One of my favorite short term time spans is the 9 day simple moving average. Take a look at this DOW chart, and notice how tightly the index follows the 9 day in the short term.


Do you see how tightly the index has followed the 9 day moving average, both to the DOWN side when it fell from May through July, and the UP side until November when it crashed through, and then reclaimed it? When a stock or index, won't fall more than a handful of points below it's 9 day and bounces back.. the trend is definitely intact.

One of the most "respected" moving average situations, is when the 50 day is above or below the 200 day. if the 50 is substantially above the 200, you can consider an uptrend is entrenched and a lot of longer term holds will hang onto that, with little or no stops, until the 50 crosses back below the 200. For my personal style that's simply giving up way too many points to the downside, as I can be very nimble and get back in , in a day if need be. But here's a shot of our current market, with the 50 well established above the 200.



So, as you see, moving averages are indeed one of the few indicators I use when using my charts. I like to look at the 9 day on the really short term, and the 18 day on longer trends. Although the 50 is a staple to many, there's simply too much to be given up on a points basis if I wait for a market that's well above the 50 to come down and get on the other side of it. The 18 fits my personal style just fine.

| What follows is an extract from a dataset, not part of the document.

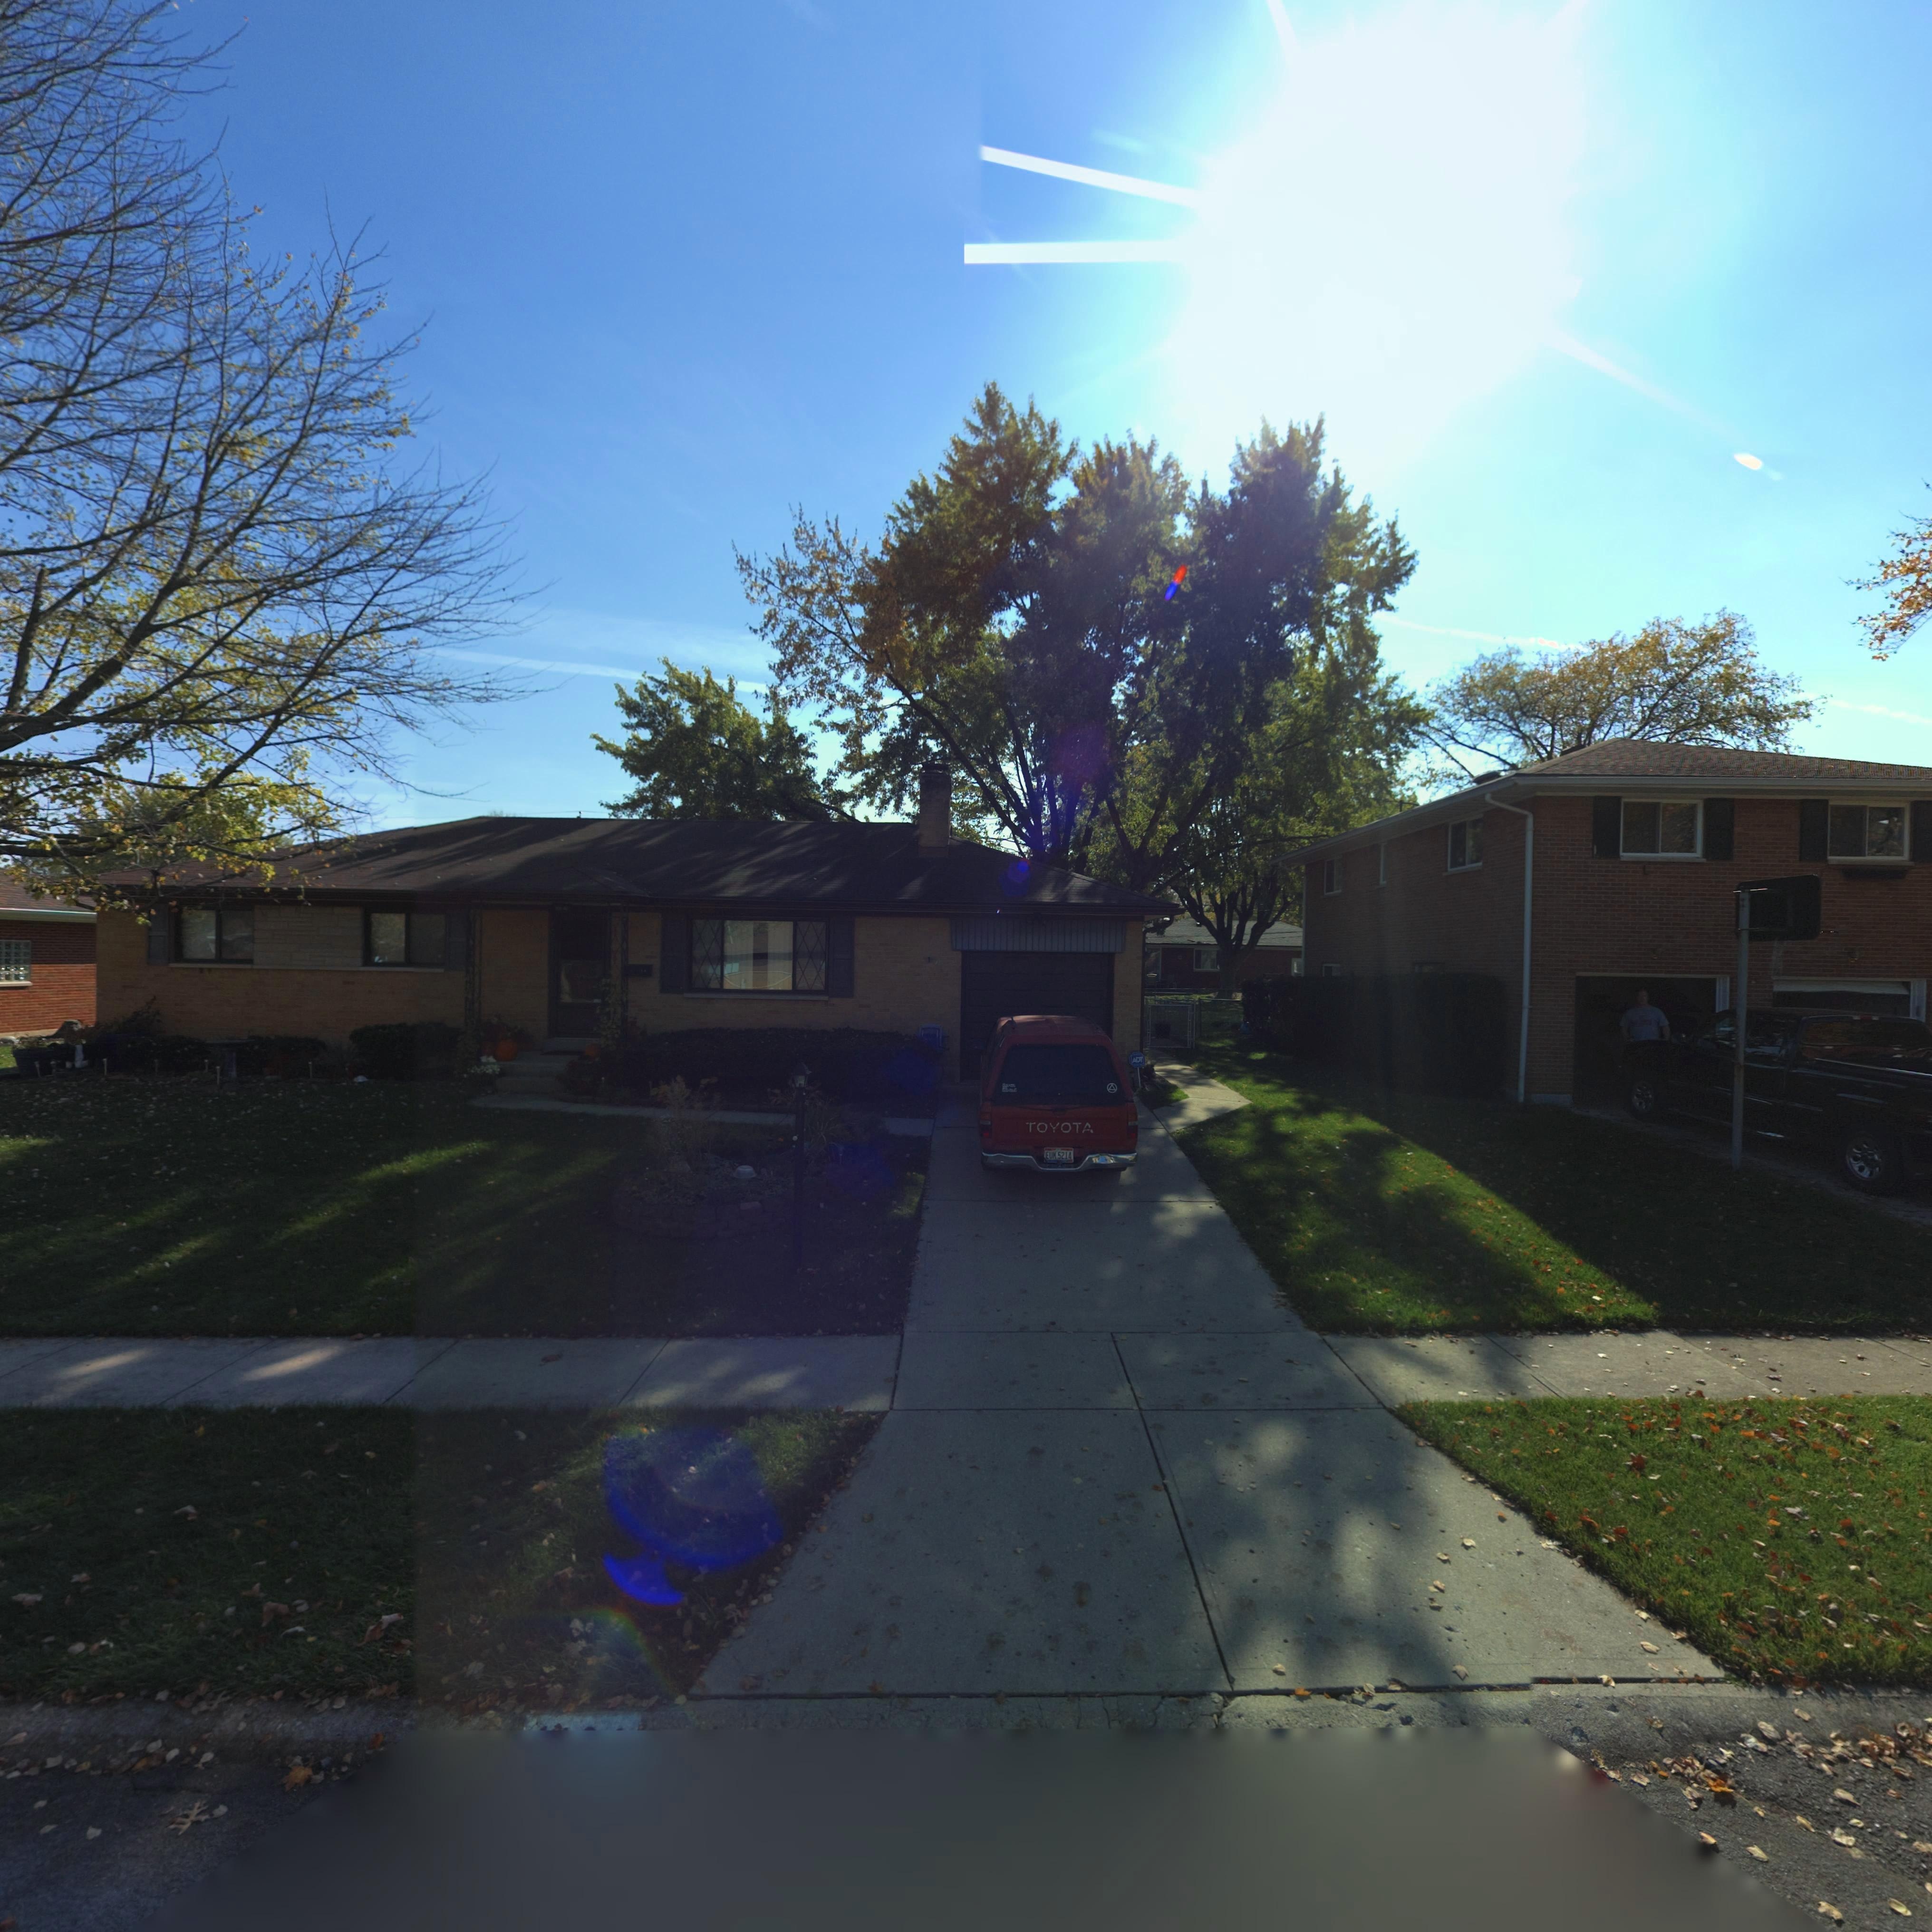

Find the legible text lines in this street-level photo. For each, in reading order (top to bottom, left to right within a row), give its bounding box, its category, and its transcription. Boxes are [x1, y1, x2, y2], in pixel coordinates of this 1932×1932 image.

[1131, 1055, 1144, 1064] None: ADT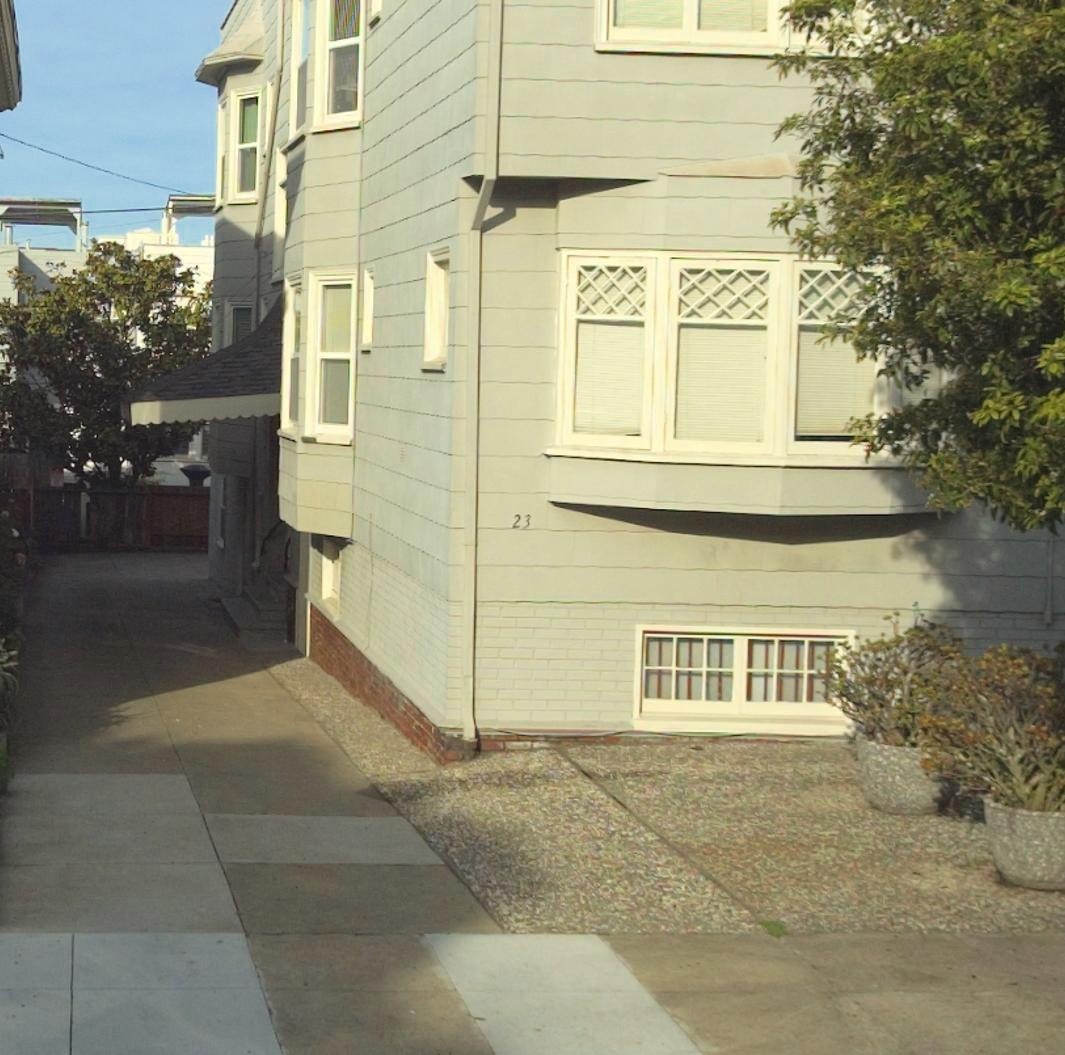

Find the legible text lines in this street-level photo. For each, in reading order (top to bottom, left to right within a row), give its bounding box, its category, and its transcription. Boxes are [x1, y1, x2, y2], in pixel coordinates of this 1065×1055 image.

[509, 512, 534, 531] StreetNumber: 23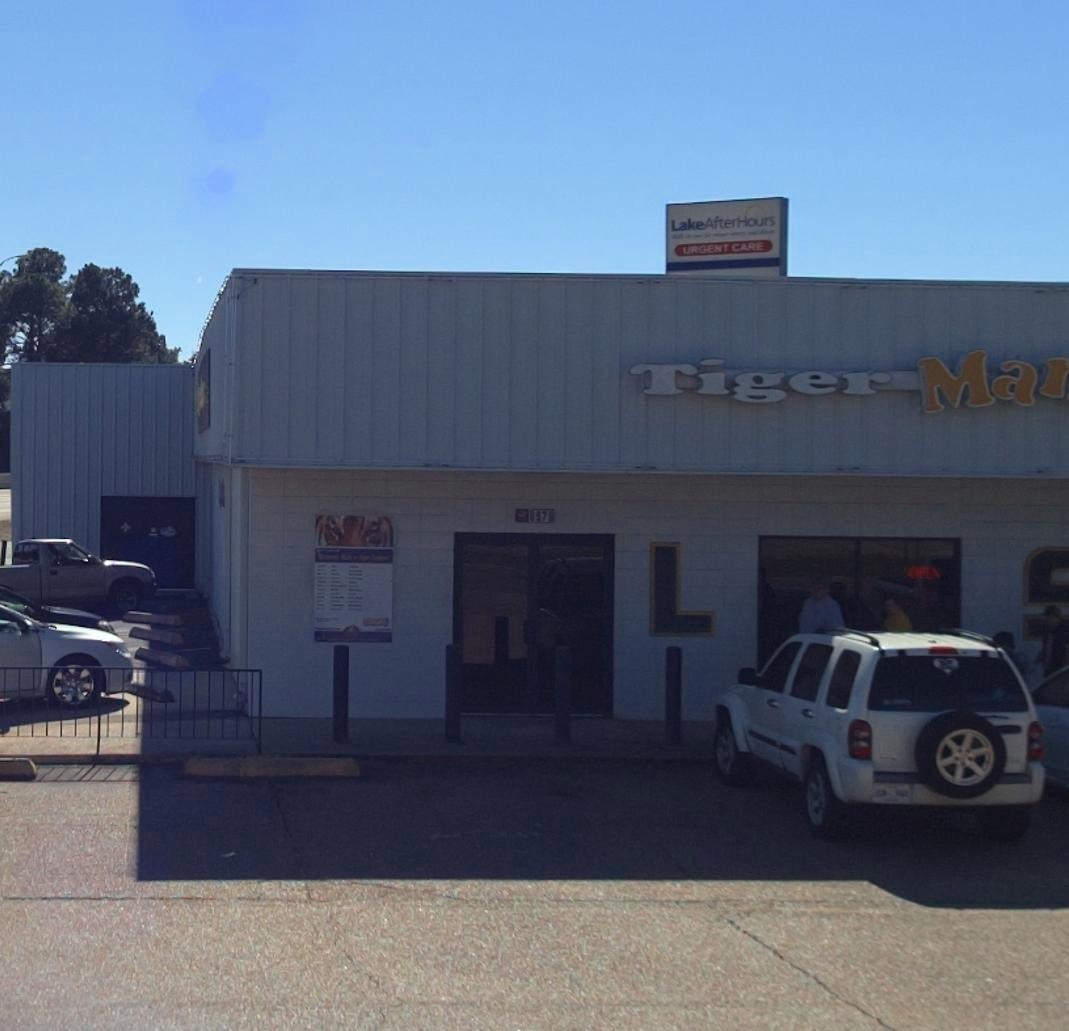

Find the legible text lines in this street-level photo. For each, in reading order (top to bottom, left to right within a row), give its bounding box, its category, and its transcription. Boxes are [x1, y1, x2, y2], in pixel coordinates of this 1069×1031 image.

You'll need to decipher which particular moving average suits you best for keeping you in a trade or investment. Just remember, that when a significant MA is punctured, and it holds above or below that line for a few weeks, a trend is forming. Give it a month and you've got yourself a full blown trend in place. So yes, MA's are very important.


What about Volume?

One of the things to consider when finding a stock, is that overall volume is indeed important. I personally won't play much with a stock that trades under 100K shares a day. The volume is so light that any order can literally toss the price around on you and defeat your own trade. For instance say you like XYZ.. but it's small the the volume is just 65K shares a day. If you try and buy 1000 shares of it, the market maker will have to scramble to get you some. Chances are good he's going to jack the price, to pry enough shares away from someone else.

The other issue about volume is that we would LOVE to line up a volume surge with a breakout to new highs. That's about as good as it gets. If you find something that's trading a daily average of say 250K shares, and you see it's going to test a resistance and it's already trading 300K shares and there's 2 hours left in the day.... that puppy has a shot at busting free and really running.

The problem is.. lots of time the volume wont' come in, until the stock has displayed it's move. So, we see ABCD get up and over a resistance level, and it just wavers back and forth. Then later in the day if it's still above that resistance line, the shorts will often cover, and the "new longs" will pile in, figuring the short sellers have lost control. So, seeing volume pick up in the afternoon on your particular stock, is a great indicator that you're going in the right direction.